En cette année, bien des magasins de Saransk étaient déserts et leurs rayons vides, mais le marché voyait profusion de chalands et vendeurs dynamiques. Les circuits et réseaux commerciaux classiques ayant explosé, tout était à reconstruire. Les chaussées étaient souffreteuses, les usines vieillotes ou délabrées, à l'arrêt ou presque, les bâtiments demandaient peinture, la ville était vermoulue et les trolleys branlants, mais la joie de se retrouver effaçait les soucis du récent effondrement.
On pourrait se laisser aveugler par ce déprimant spectacle et penser que Saransk, comme le pays, allait se laisser sombrer dans les abysses océaniques de l'Histoire.

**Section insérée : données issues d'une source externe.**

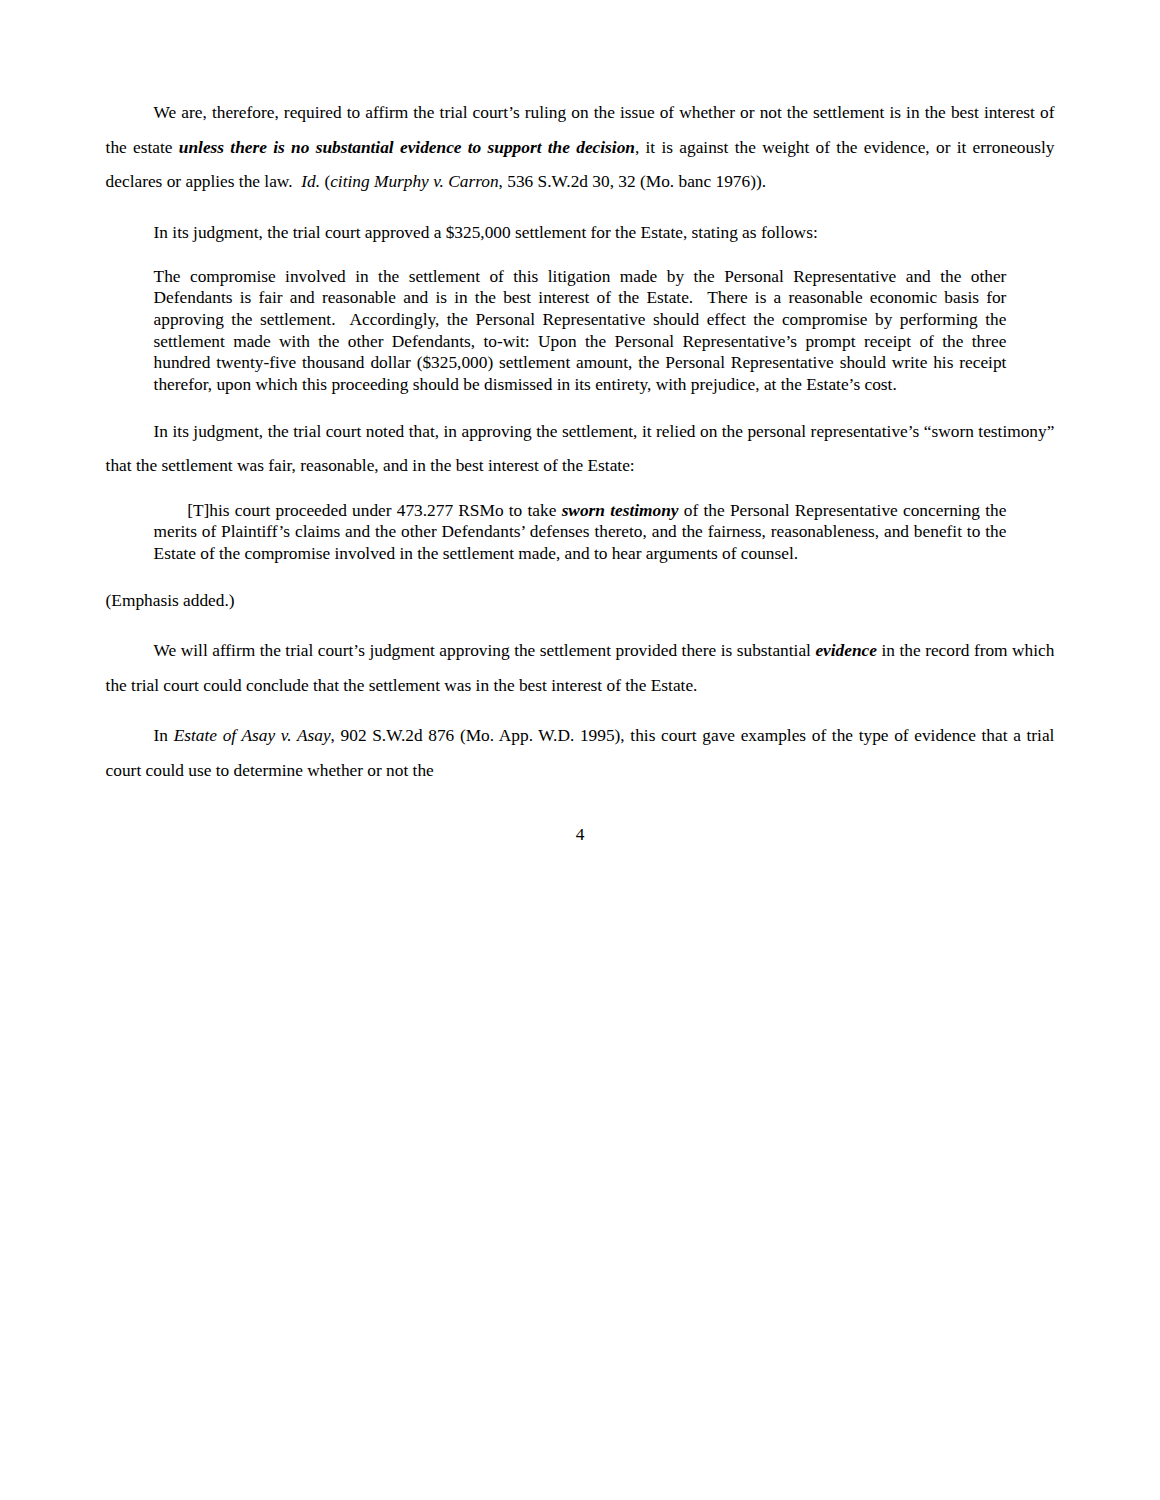We are, therefore, required to affirm the trial court’s ruling on the issue of whether or not the settlement is in the best interest of the estate unless there is no substantial evidence to support the decision, it is against the weight of the evidence, or it erroneously declares or applies the law. Id. (citing Murphy v. Carron, 536 S.W.2d 30, 32 (Mo. banc 1976)).
In its judgment, the trial court approved a $325,000 settlement for the Estate, stating as follows:
The compromise involved in the settlement of this litigation made by the Personal Representative and the other Defendants is fair and reasonable and is in the best interest of the Estate. There is a reasonable economic basis for approving the settlement. Accordingly, the Personal Representative should effect the compromise by performing the settlement made with the other Defendants, to-wit: Upon the Personal Representative’s prompt receipt of the three hundred twenty-five thousand dollar ($325,000) settlement amount, the Personal Representative should write his receipt therefor, upon which this proceeding should be dismissed in its entirety, with prejudice, at the Estate’s cost.
In its judgment, the trial court noted that, in approving the settlement, it relied on the personal representative’s “sworn testimony” that the settlement was fair, reasonable, and in the best interest of the Estate:
[T]his court proceeded under 473.277 RSMo to take sworn testimony of the Personal Representative concerning the merits of Plaintiff’s claims and the other Defendants’ defenses thereto, and the fairness, reasonableness, and benefit to the Estate of the compromise involved in the settlement made, and to hear arguments of counsel.
(Emphasis added.)
We will affirm the trial court’s judgment approving the settlement provided there is substantial evidence in the record from which the trial court could conclude that the settlement was in the best interest of the Estate.
In Estate of Asay v. Asay, 902 S.W.2d 876 (Mo. App. W.D. 1995), this court gave examples of the type of evidence that a trial court could use to determine whether or not the
4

Cela était apparence pour qui ne ressent les pouls !
Dans le tréfond des cœurs et des tripes, dans les âmes et dans les sangs, bouillonnaient une vie, une résilience et une volonté sans pareil.
Au cours d'une discussion et échanges sur nos propres mondes, l'un de mes amis me spécifia qu'eux, russes, avaient besoin d'un Tsar, d'un Czar commandant le navire et montrant la route, quitte à le voir brandir le knout. Alors, me dit-il, le pays repartira de l'avant et, ayant cap, retrouvera Fierté, Honneur et Respect de soi.
Plusieurs années passèrent maillées de nos échanges réguliers avant de pouvoir retourner vers mes amis et ce Saransk dont j'apprécie l'âme.
Vladimir Vladimirovitch Poutine, Président exerçant alors son premier mandat, j'eus l'occasion de rejoindre ces amis, revoir les enfants devenus bien grands, et nous, insensibles au temps.
Je fus immédiatement impressionné par le renouveau de la ville.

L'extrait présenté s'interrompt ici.